BEGIN Text block

We propose to quantify biases associated with categorizing psychopharmacological adherence data, develop methods for using continuous adherence data, and test those methods using multiple modern and innovative longitudinal models to understand how changes in adherence affect changes in clinical outcomes among adults with schizophrenia and bipolar disorders. While adherence to psychopharmacological medications is thought to improve multiple outcomes, rates of adherence are not only low, but also fluctuate substantially over time. Given the importance of adherence in effecting positive clinical outcomes and reducing system costs, adherence data must be analyzed correctly. However, current research is negatively affected by two issues: unjustified categorization of continuous measures of adherence (a problem recently noted by ISPOR) and failing to utilize innovative statistical methods to model longitudinal and intensive longitudinal adherence data. Thus, a systematic study is needed to examine the most effective ways to analyze adherence data across a range of outcomes and conditions. We propose to use two secondary data sources-the NIMH-funded Clinical Antipsychotic Trials of Intervention Effectiveness (CATIE) data and Florida Medicaid data-to accomplish three sequential Aims:
Aim 1. Quantify parameter estimate biases resulting from categorizing adherence data via a simulation study and develop and test parametric and non- parametric methods for modeling continuous adherence data across multiple theoretical and empirical distributions;
Aim 2. Apply the methods developed and tested in Aim 1 by fitting latent growth models, growth mixture models, and dynamical systems analysis models to continuous adherence data from both the CATIE study and Florida claims data to examine patterns and inter-individual and intra-individual variability in adherence trajectories;
and Aim 3. Extend Aim 2 models to explore the predictive effects of changes in adherence on changes in longitudinal outcomes, such as psychotic symptoms, arrest and hospitalization, and substance use. Our proposal builds in part on our study team's NIH-funded grants and successful collaborations in applying modern and innovative statistical models to important mental health services- related issues. Our proposed R03 will strongly complement recent efforts undertaken by the NIH Adherence Network and NIMH's efforts to improve data-based decision models through improved systems science. These efforts will not only improve the field's understanding of how adherence relates to multiple outcomes for adults with schizophrenia and bipolar disorders, but also has the potential to affect adherence research across all NIH institutes.

END Text block
BEGIN Supplied information

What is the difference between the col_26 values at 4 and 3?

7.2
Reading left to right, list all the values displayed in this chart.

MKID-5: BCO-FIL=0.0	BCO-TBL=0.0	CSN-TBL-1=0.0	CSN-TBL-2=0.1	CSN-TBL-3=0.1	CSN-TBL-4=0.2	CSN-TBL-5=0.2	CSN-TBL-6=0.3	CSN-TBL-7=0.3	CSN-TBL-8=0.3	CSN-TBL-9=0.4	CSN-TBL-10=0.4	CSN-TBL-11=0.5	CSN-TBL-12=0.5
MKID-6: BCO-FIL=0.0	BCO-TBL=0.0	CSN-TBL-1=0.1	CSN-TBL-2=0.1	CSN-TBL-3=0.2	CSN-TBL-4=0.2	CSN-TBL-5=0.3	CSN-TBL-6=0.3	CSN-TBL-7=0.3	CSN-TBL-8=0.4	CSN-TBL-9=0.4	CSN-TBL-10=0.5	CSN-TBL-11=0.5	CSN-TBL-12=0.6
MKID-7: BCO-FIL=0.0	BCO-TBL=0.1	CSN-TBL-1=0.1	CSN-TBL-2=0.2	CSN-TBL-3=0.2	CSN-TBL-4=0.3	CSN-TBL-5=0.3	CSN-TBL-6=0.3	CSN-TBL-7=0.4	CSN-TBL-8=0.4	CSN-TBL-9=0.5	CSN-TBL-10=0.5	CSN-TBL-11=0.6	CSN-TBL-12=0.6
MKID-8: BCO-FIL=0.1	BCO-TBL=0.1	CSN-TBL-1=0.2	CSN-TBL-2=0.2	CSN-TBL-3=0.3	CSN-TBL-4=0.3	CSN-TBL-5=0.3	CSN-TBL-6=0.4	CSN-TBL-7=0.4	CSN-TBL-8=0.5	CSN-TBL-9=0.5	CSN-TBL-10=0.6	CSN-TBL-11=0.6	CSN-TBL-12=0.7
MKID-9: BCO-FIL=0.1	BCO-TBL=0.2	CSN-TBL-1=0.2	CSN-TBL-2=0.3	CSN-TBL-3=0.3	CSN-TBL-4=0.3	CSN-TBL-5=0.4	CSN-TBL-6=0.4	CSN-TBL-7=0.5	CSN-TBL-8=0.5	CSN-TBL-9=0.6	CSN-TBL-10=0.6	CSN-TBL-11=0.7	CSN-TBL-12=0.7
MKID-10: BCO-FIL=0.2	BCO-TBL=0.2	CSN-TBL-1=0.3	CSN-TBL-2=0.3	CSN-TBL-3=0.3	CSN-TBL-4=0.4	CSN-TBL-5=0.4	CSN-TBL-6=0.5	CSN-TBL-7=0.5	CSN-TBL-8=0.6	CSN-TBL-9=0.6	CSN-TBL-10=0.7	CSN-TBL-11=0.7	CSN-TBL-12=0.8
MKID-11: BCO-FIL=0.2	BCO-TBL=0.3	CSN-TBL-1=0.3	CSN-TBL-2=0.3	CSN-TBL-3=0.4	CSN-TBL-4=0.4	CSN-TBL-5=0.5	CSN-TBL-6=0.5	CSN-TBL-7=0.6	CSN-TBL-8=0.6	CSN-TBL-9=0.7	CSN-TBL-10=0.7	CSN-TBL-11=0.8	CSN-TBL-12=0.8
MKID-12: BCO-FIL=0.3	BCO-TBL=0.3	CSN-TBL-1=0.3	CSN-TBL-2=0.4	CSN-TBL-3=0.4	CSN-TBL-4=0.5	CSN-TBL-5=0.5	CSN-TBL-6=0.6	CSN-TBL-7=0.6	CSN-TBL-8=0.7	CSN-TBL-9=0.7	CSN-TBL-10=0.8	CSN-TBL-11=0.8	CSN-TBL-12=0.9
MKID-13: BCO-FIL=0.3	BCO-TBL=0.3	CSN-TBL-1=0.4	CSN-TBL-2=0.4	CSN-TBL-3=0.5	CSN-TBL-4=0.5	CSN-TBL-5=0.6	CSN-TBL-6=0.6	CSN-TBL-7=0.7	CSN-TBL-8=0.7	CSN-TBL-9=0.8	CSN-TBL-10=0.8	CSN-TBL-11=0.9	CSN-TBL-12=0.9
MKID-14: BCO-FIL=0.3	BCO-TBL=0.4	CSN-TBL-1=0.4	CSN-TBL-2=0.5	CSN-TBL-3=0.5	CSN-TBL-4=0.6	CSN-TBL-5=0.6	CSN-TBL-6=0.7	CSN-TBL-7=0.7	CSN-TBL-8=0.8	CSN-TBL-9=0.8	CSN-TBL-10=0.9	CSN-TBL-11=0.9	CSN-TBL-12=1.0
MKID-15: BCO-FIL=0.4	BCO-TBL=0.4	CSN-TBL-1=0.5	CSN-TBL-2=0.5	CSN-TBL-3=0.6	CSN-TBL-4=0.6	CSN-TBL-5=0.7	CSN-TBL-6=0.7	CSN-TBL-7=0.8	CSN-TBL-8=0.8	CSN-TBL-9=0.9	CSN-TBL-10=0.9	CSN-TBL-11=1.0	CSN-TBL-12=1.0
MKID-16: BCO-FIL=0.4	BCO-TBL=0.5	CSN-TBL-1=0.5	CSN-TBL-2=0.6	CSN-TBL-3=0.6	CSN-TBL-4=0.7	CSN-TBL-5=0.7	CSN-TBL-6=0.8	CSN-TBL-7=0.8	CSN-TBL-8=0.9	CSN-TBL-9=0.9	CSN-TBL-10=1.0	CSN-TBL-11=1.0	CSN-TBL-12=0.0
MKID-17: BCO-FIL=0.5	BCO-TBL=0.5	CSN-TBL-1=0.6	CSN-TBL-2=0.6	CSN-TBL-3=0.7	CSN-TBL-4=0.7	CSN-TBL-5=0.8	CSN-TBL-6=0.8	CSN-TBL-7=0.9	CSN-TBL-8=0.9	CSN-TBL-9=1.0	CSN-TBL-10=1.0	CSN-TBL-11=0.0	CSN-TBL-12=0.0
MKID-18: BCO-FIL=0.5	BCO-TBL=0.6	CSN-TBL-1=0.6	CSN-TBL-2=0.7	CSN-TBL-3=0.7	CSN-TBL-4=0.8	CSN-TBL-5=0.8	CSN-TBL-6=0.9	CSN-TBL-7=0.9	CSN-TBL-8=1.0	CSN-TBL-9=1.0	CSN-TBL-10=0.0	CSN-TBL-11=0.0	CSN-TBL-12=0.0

END Supplied information

Tasks for this exercise
**1)** Which two secondary data sources does the adherence proposal plan to use?
**2)** Continue the adherence proposal, starting after its last sentence.
The data are separate material, unrelated to the adherence proposal.

Results of the exercise
**1)** The NIMH-funded Clinical Antipsychotic Trials of Intervention Effectiveness (CATIE) data and Florida Medicaid data.

**2)**
Public Health Relevance

This research is one important step toward better understanding the role of psychopharmacological adherence among adults with serious mental illness (SMI) and improving illness trajectories for this vulnerable population. Specifically, this grant will quantify biases resulting from unjustified categorization of continuous adherence data and will develop and test methods for using continuous adherence data in research settings. In addition, we will examine the utility of numerous modern and innovative approaches to evaluating the longitudinal relationship between psychopharmacological adherence (including patterns of intra-individual variations in adherence) and relevant outcomes among adults with SMI.

Agency
National Institute of Health (NIH)
Institute
National Institute of Mental Health (NIMH)
Type
Small Research Grants (R03)
Project #
5R03MH103477-02
Application #
9010979
Study Section
Mental Health Services Research Committee (SERV)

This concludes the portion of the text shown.